Youthful challenge to Yeltsin regime

December 17, 1999

MOSCOW

The three young leaders of Russia's Union of Right Forces have a positively film-star sheen about them in a political field characterised by age and infirmity.

Boris Nemtsov, former governor of reformist Nizhny Novgorod region, economist and former prime minister Sergei Kiriyenko and parliamentarian Irina Khakamada are all under 46.

Their political movement emerged from Russia's turbulent political scene last summer to prepare for this Sunday's critical parliamentary elections. Its message is aimed at the students and young professionals who represent the most democratic and reform-minded part of Russia's 146 million people.

In a political environment associated with an ailing, stumbling president, massed rallies of Stalinist pensioners and bizarre jingoistic outbursts from bloc leaders such as the nationalist Vladimir Zhirinovsky, Right Forces is striving to present a vigorous, youthful and democratic image.
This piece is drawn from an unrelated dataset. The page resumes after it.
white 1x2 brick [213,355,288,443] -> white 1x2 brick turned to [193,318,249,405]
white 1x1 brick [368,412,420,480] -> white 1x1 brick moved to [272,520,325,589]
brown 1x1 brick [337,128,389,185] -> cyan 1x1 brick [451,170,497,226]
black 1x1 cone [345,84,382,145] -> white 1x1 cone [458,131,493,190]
Across Russia's vast territory Mr Nemtsov, 40, Mr Kiriyenko, 37, and Ms Khakamada, 45, have been on the campaign trail urging students and others from Russia's habitually most politically apathetic groups to turn out and vote.

In Ekaterinburg, the Urals city where President Boris Yeltsin began his political career, Mr Nemtsov, who won recognition for his free-trade experiments in Nizhny Novogorod before serving briefly as a deputy prime minister, was the jeans-clad star turn at a pop concert cum political rally.
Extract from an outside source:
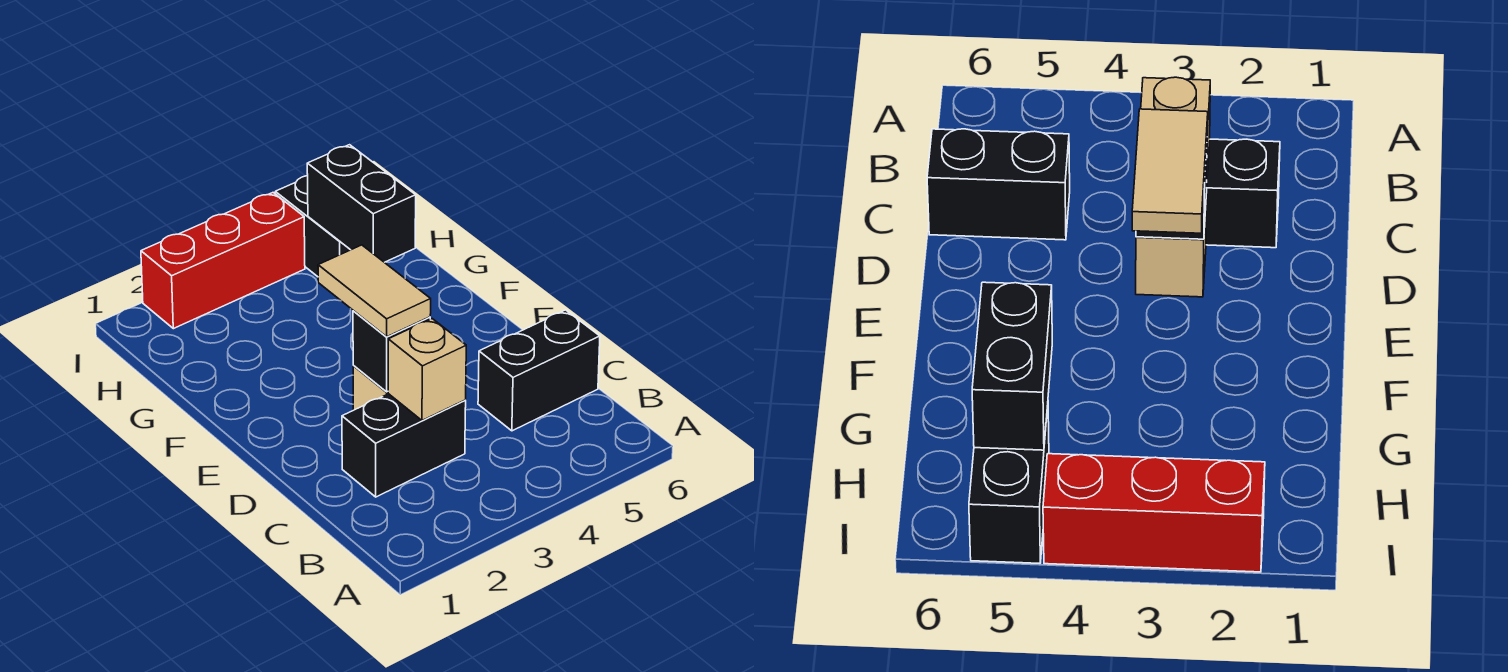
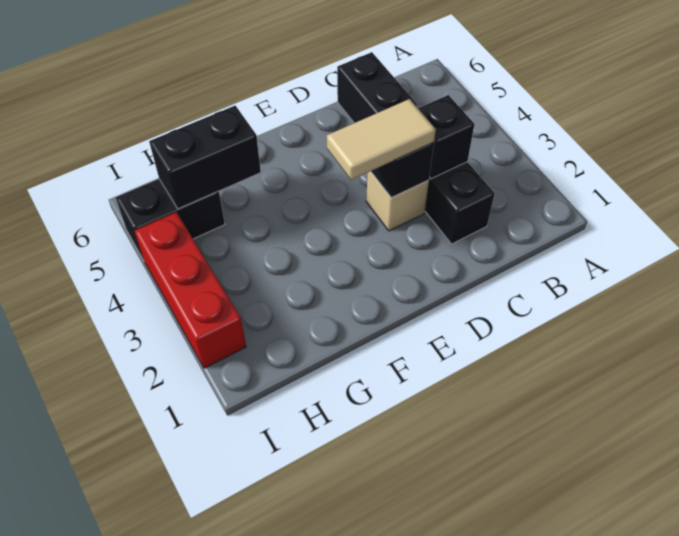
tan 1x1 brick [388,319,466,420] -> black 1x1 brick [418,95,474,179]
Raising his hands, index and little fingers extended in the salute of the rock fan, Nemtsov introduced the band, "Chaif, the Union of Right Forces' favourite band", before reminding the roaring crowd to go to the polls.

Support for higher student stipends, free-market reforms and other pro-youth policies, combined with an aggressive campaign of pop concerts and television advertisements seem to be hitting the mark.
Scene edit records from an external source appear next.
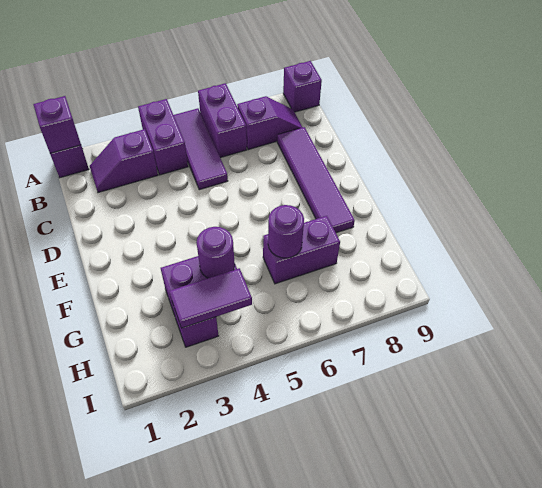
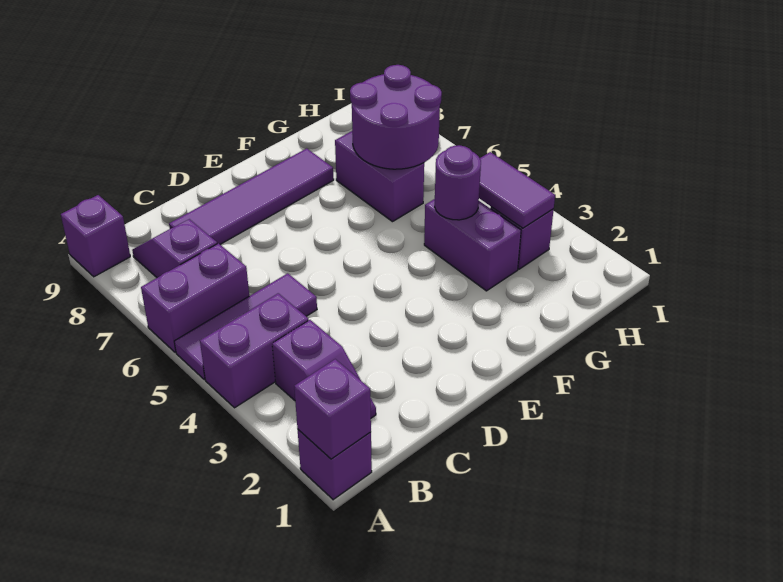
purple 1x1 round brick [268,205,304,258] -> purple 2x2 round brick [350,65,442,169]

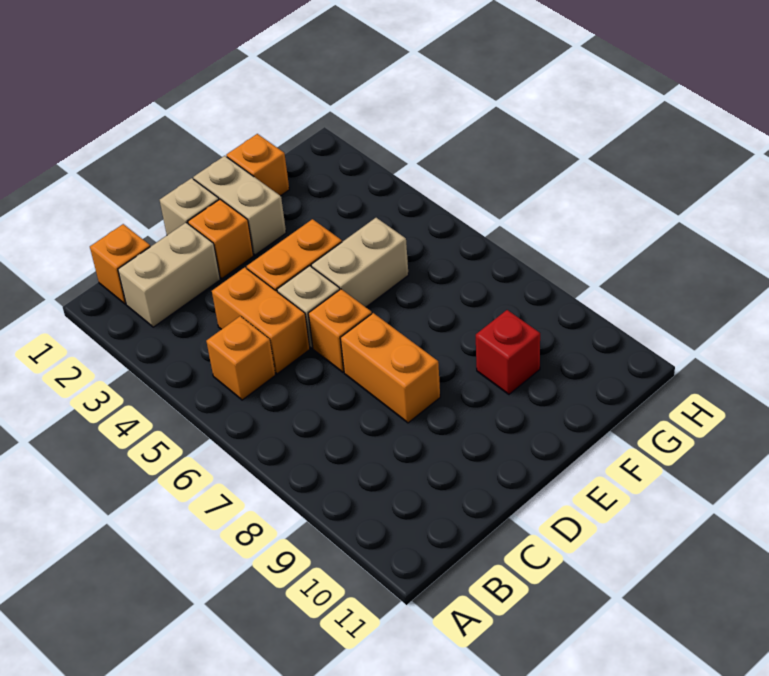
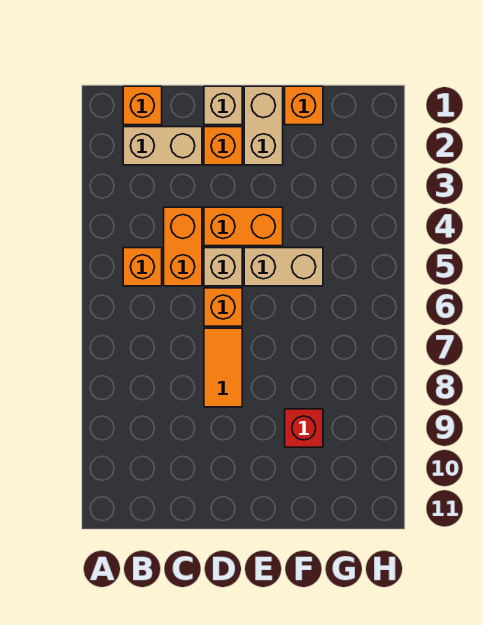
orange 1x2 brick [340,313,440,423] -> orange 1x2 tile [204,328,242,407]

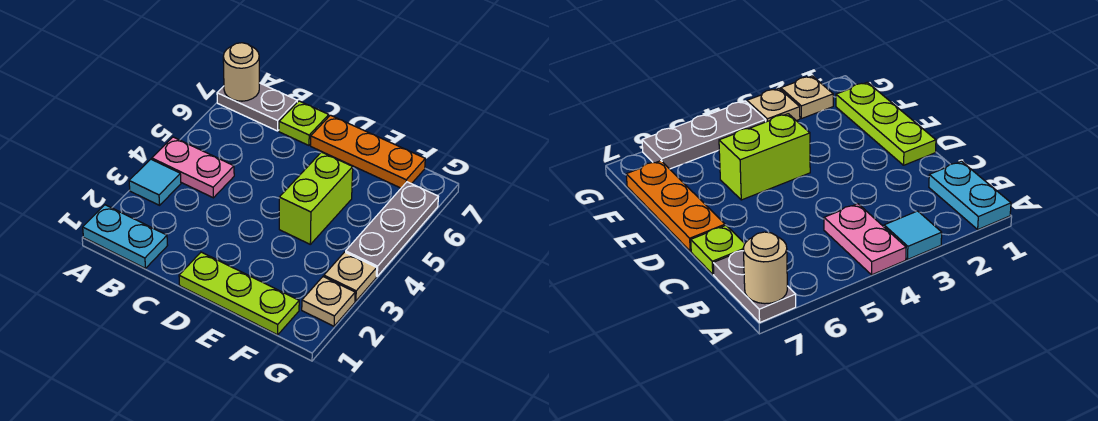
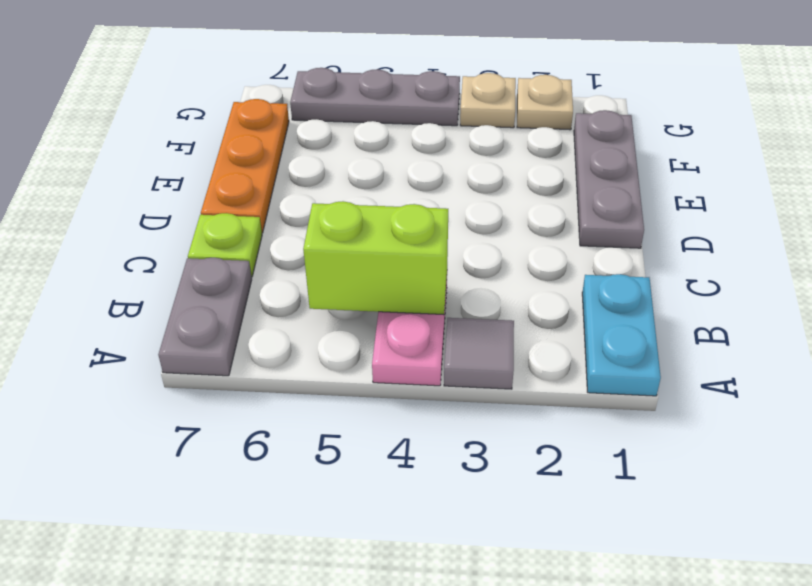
cyan 1x1 tile [129,159,181,205] -> grey 1x1 tile [444,318,514,389]
tan 1x1 round brick [223,43,259,101] -> none
lime 1x3 plate [179,252,299,335] -> grey 1x3 plate [574,110,644,248]
lime 1x2 brick [279,152,353,244] -> lime 1x2 brick moved to [303,201,448,315]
Right Forces' poll standing has crept up from 2 per cent last month to more than 6 per cent this. Voting is by party lists and under Russian law a party must receive at least 5 per cent of votes cast to win parliamentary seats.

The All-Russia Centre for Public Opinion Research puts it at 16 per cent - marginally ahead of the Communists and Yabloko, led by another young reformer, Grigory Yavlinsky, but behind Vladimir Zhirinovsky's bloc, which polls 25 per cent.

Zhirinovsky's unaccredited Institute for World Civilisations, established last summer, offers free courses and employment in his Liberal Democratic Party of Russia to promising students.

But Right Forces' style and approach remain very different from that adopted by most battling for places in the 450-seat State Duma, or parliament.

The Communists, the largest single faction in parliament and the most bullish about succeeding President Yeltsin next June when his second and last term expires, also try to target the youth vote.

But with most votes for the Communists to be found among the over-50s, the enduring image of their leader, Gennady Zyuganov, on the campaign trail is like that in Ryazan, an army town near Moscow, where last week he addressed halls full of pensioners, red banners and busts of Lenin.